* _The problem_
Repeat the listing that follows, character for character, minus the pictures.

* _Dataset excerpts_
----

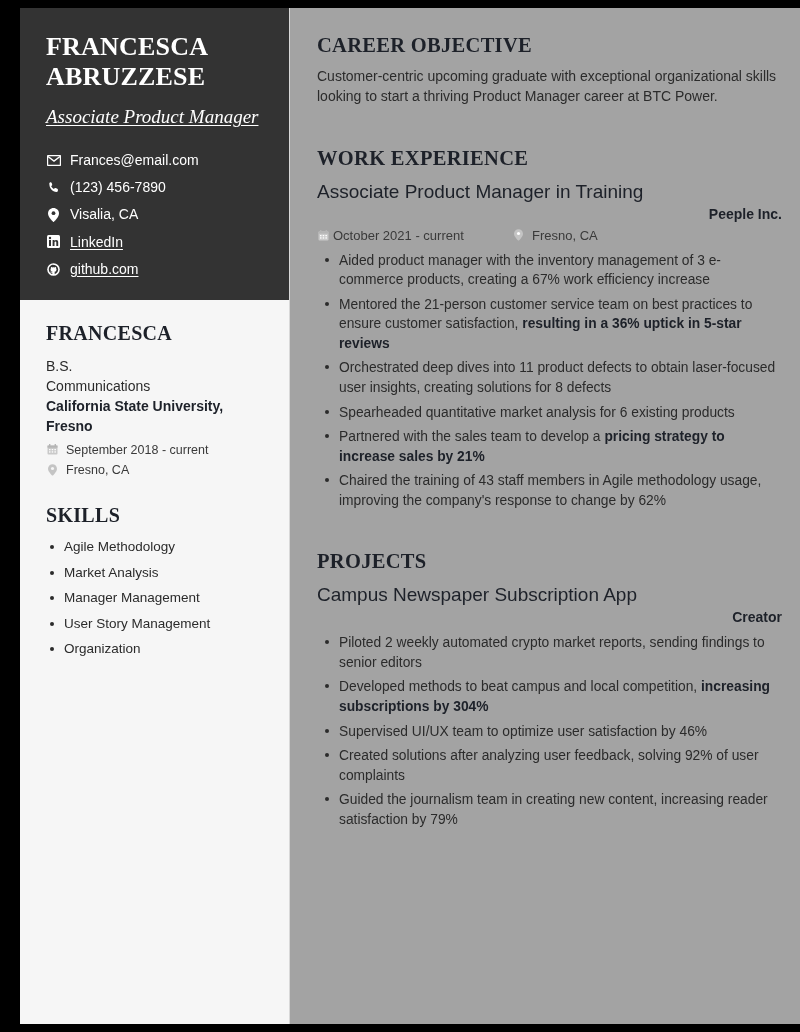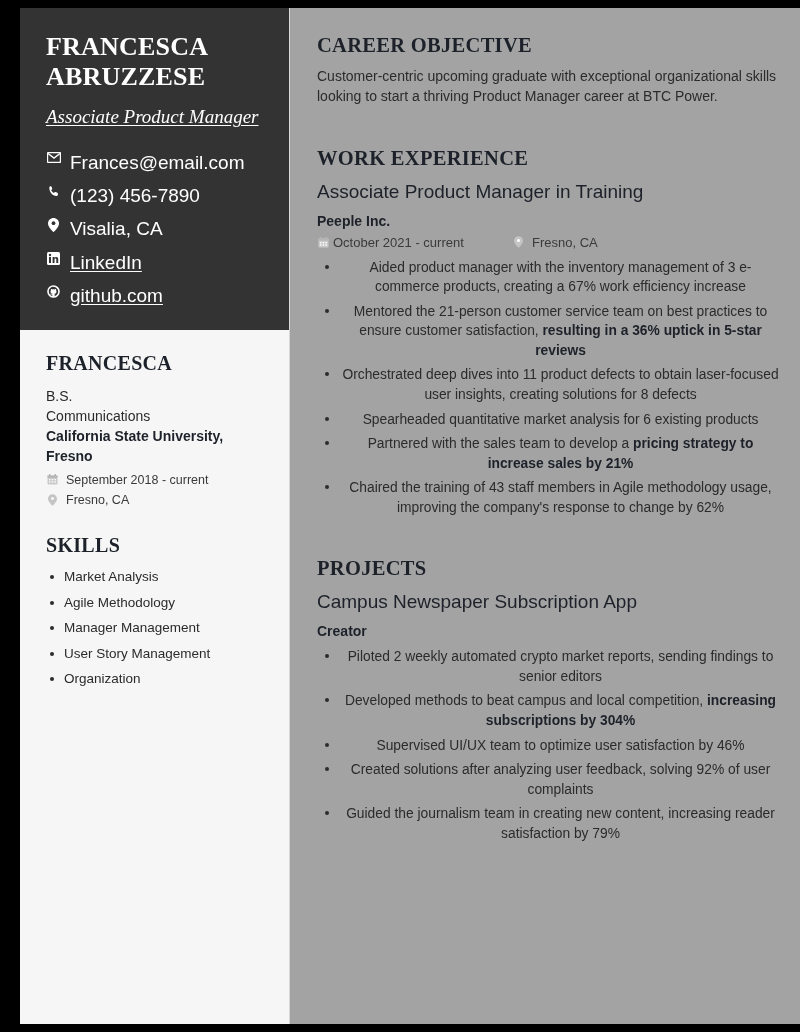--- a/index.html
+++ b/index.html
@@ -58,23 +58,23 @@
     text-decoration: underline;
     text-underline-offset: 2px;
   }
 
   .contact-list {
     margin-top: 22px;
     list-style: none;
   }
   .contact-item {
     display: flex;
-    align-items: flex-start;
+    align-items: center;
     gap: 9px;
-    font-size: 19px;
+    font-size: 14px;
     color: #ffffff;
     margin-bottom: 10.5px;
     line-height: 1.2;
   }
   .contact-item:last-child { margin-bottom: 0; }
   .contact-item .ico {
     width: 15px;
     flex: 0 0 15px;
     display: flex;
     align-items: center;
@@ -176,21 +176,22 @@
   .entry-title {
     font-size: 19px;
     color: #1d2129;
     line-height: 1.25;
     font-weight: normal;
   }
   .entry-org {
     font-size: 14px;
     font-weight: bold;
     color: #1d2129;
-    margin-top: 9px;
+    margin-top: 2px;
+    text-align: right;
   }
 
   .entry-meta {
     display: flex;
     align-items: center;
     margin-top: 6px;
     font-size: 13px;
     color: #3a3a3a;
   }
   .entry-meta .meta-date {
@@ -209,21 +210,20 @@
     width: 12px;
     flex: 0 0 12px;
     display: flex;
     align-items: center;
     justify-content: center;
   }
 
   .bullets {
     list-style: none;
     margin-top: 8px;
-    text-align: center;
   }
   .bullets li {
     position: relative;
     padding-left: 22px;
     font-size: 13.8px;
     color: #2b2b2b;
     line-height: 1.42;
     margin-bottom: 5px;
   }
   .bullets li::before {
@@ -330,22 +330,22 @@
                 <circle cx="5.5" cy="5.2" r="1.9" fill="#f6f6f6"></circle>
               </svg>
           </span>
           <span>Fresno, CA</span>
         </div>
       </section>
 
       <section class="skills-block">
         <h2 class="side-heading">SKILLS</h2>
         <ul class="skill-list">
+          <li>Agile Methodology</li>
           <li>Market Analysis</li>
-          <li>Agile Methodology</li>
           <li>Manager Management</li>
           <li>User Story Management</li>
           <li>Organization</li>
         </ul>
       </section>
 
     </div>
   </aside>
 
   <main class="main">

----

* _Your response_
--- a/index.html
+++ b/index.html
@@ -58,23 +58,23 @@
     text-decoration: underline;
     text-underline-offset: 2px;
   }
 
   .contact-list {
     margin-top: 22px;
     list-style: none;
   }
   .contact-item {
     display: flex;
-    align-items: flex-start;
+    align-items: center;
     gap: 9px;
-    font-size: 19px;
+    font-size: 14px;
     color: #ffffff;
     margin-bottom: 10.5px;
     line-height: 1.2;
   }
   .contact-item:last-child { margin-bottom: 0; }
   .contact-item .ico {
     width: 15px;
     flex: 0 0 15px;
     display: flex;
     align-items: center;
@@ -176,21 +176,22 @@
   .entry-title {
     font-size: 19px;
     color: #1d2129;
     line-height: 1.25;
     font-weight: normal;
   }
   .entry-org {
     font-size: 14px;
     font-weight: bold;
     color: #1d2129;
-    margin-top: 9px;
+    margin-top: 2px;
+    text-align: right;
   }
 
   .entry-meta {
     display: flex;
     align-items: center;
     margin-top: 6px;
     font-size: 13px;
     color: #3a3a3a;
   }
   .entry-meta .meta-date {
@@ -209,21 +210,20 @@
     width: 12px;
     flex: 0 0 12px;
     display: flex;
     align-items: center;
     justify-content: center;
   }
 
   .bullets {
     list-style: none;
     margin-top: 8px;
-    text-align: center;
   }
   .bullets li {
     position: relative;
     padding-left: 22px;
     font-size: 13.8px;
     color: #2b2b2b;
     line-height: 1.42;
     margin-bottom: 5px;
   }
   .bullets li::before {
@@ -330,22 +330,22 @@
                 <circle cx="5.5" cy="5.2" r="1.9" fill="#f6f6f6"></circle>
               </svg>
           </span>
           <span>Fresno, CA</span>
         </div>
       </section>
 
       <section class="skills-block">
         <h2 class="side-heading">SKILLS</h2>
         <ul class="skill-list">
+          <li>Agile Methodology</li>
           <li>Market Analysis</li>
-          <li>Agile Methodology</li>
           <li>Manager Management</li>
           <li>User Story Management</li>
           <li>Organization</li>
         </ul>
       </section>
 
     </div>
   </aside>
 
   <main class="main">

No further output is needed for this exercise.